2. Wide availability of XML tools, as well as XML's obvious simplicity, makes it possible for small- and mid-size businesses to participate in XML-based e-commerce.
3. The combination of the first two wins delivers a third win, which is increased competition among trading partners. This results in better customer service and pricing overall.
Throughout this article we've discussed technical matters, such as how metadata assists in data processing and why XML provides an excellent representation of data to exchange with our business partners. These technical issues, however, are simply a means to an end, which is a business-to-business e-commerce environment that features low barriers to entry as well as uniform standards for data exchange. Gathering and using existing legacy metadata with XML will increase competition and ultimately provide the opportunity to deliver goods and services at a lower cost with higher quality.

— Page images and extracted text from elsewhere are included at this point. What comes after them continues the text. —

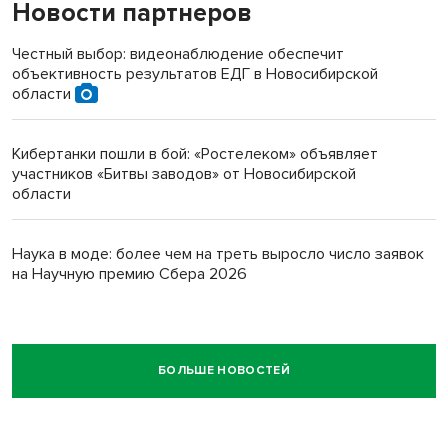
Новости партнеров
Честный выбор: видеонаблюдение обеспечит
объективность результатов ЕДГ в Новосибирской
области
Кибертанки пошли в бой: «Ростелеком» объявляет
участников «Битвы заводов» от Новосибирской
области
Наука в моде: более чем на треть выросло число заявок
на Научную премию Сбера 2026
БОЛЬШЕ НОВОСТЕЙ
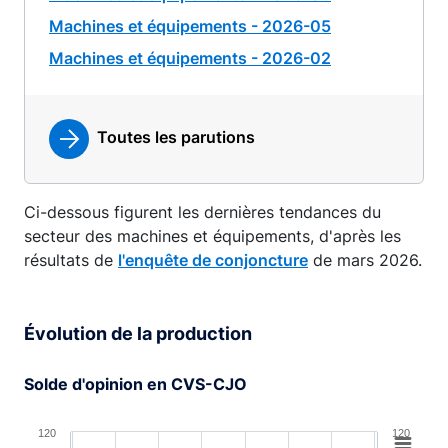
Machines et équipements - 2026-05
Machines et équipements - 2026-02
Toutes les parutions
Ci-dessous figurent les dernières tendances du
secteur des machines et équipements, d'après les
résultats de
l'enquête de conjoncture
de mars 2026.
Évolution de la production
Solde d'opinion en CVS-CJO
Chart
120
120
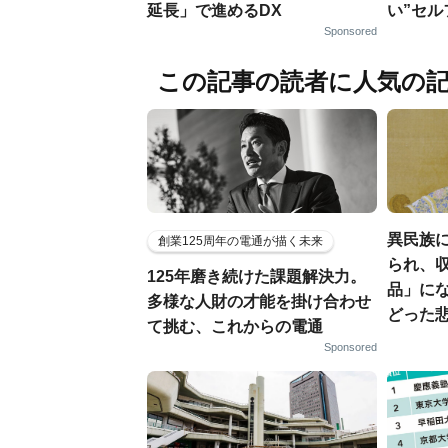
延長」で進めるDX
い”セ
Sponsored
この記事の読者に人気の
異民族に
創業125周年の電通が描く未来
られ、収
125年磨き続けた課題解決力。
品」に
多様な人財の才能を掛け合わせ
どった
て挑む、これからの電通
Sponsored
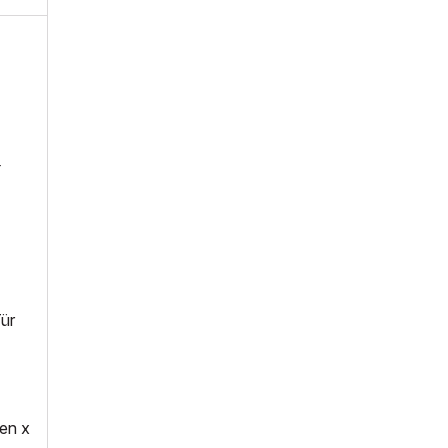
-
ür
en x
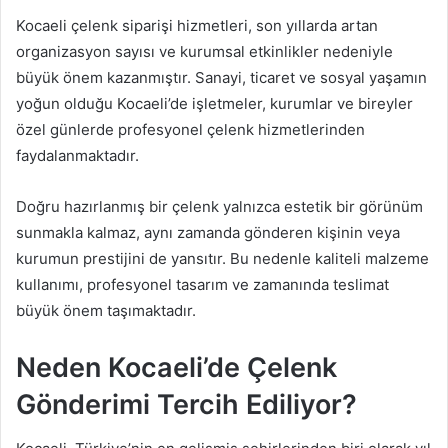
Kocaeli çelenk siparişi hizmetleri, son yıllarda artan
organizasyon sayısı ve kurumsal etkinlikler nedeniyle
büyük önem kazanmıştır. Sanayi, ticaret ve sosyal yaşamın
yoğun olduğu Kocaeli’de işletmeler, kurumlar ve bireyler
özel günlerde profesyonel çelenk hizmetlerinden
faydalanmaktadır.
Doğru hazırlanmış bir çelenk yalnızca estetik bir görünüm
sunmakla kalmaz, aynı zamanda gönderen kişinin veya
kurumun prestijini de yansıtır. Bu nedenle kaliteli malzeme
kullanımı, profesyonel tasarım ve zamanında teslimat
büyük önem taşımaktadır.
Neden Kocaeli’de Çelenk
Gönderimi Tercih Ediliyor?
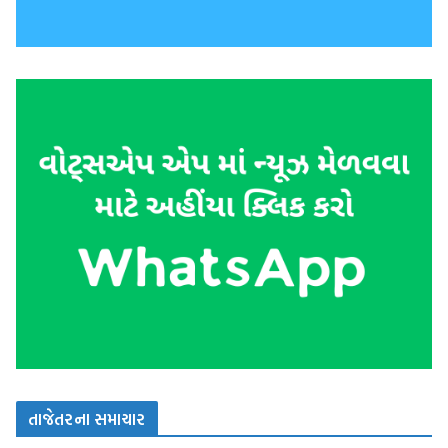
તાજેતરના સમાચાર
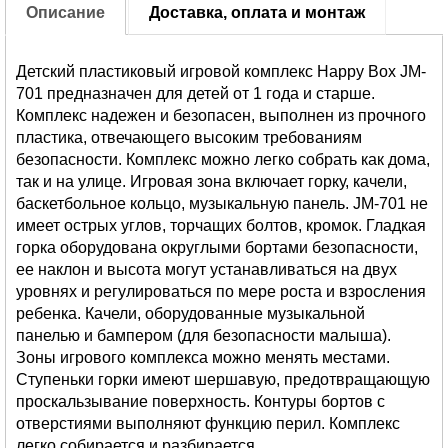
Описание
Доставка, оплата и монтаж
Детский пластиковый игровой комплекс Happy Box JM-
701 предназначен для детей от 1 года и старше.
Комплекс надежен и безопасен, выполнен из прочного
пластика, отвечающего высоким требованиям
безопасности. Комплекс можно легко собрать как дома,
так и на улице. Игровая зона включает горку, качели,
баскетбольное кольцо, музыкальную панель. JM-701 не
имеет острых углов, торчащих болтов, кромок. Гладкая
горка оборудована округлыми бортами безопасности,
ее наклон и высота могут устанавливаться на двух
уровнях и регулироваться по мере роста и взросления
ребенка. Качели, оборудованные музыкальной
панелью и бампером (для безопасности малыша).
Зоны игрового комплекса можно менять местами.
Ступеньки горки имеют шершавую, предотвращающую
проскальзывание поверхность. Контуры бортов с
отверстиями выполняют функцию перил. Комплекс
легко собирается и разбирается.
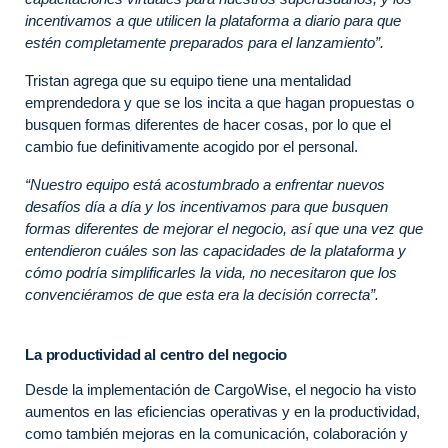
incentivamos a que utilicen la plataforma a diario para que
estén completamente preparados para el lanzamiento”.
Tristan agrega que su equipo tiene una mentalidad
emprendedora y que se los incita a que hagan propuestas o
busquen formas diferentes de hacer cosas, por lo que el
cambio fue definitivamente acogido por el personal.
“Nuestro equipo está acostumbrado a enfrentar nuevos
desafíos día a día y los incentivamos para que busquen
formas diferentes de mejorar el negocio, así que una vez que
entendieron cuáles son las capacidades de la plataforma y
cómo podría simplificarles la vida, no necesitaron que los
convenciéramos de que esta era la decisión correcta”.
La productividad al centro del negocio
Desde la implementación de CargoWise, el negocio ha visto
aumentos en las eficiencias operativas y en la productividad,
como también mejoras en la comunicación, colaboración y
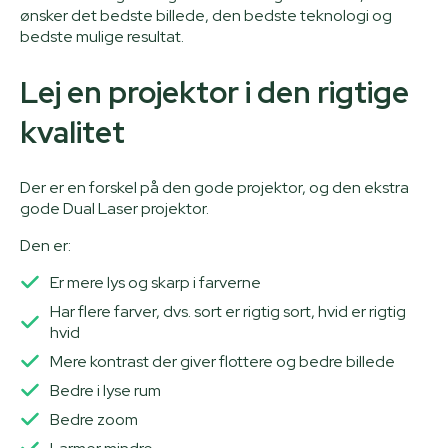
ønsker det bedste billede, den bedste teknologi og
bedste mulige resultat.
Lej en projektor i den rigtige
kvalitet
Der er en forskel på den gode projektor, og den ekstra
gode Dual Laser projektor.
Den er:
Er mere lys og skarp i farverne
Har flere farver, dvs. sort er rigtig sort, hvid er rigtig
hvid
Mere kontrast der giver flottere og bedre billede
Bedre i lyse rum
Bedre zoom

There's a commonly held belief that only large corporations benefit from the automation of the supply chain, and that small- to mid-size businesses won't reap the rewards of investing in e-commerce solutions to interact with these large corporations. Such opinions are usually based on observations of the existing large-scale EDI implementations that drive most of today's business-to-business e-commerce. With the advent of XML-based business-to-business e-commerce, however, these perceptions will change rapidly. Even small- to mid-size businesses will quickly realize that by joining the pool of trading partners that support XML-based e-commerce standards, they too can purchase lower-cost, higher-quality goods and services.
And the landscape of e-commerce will change forever.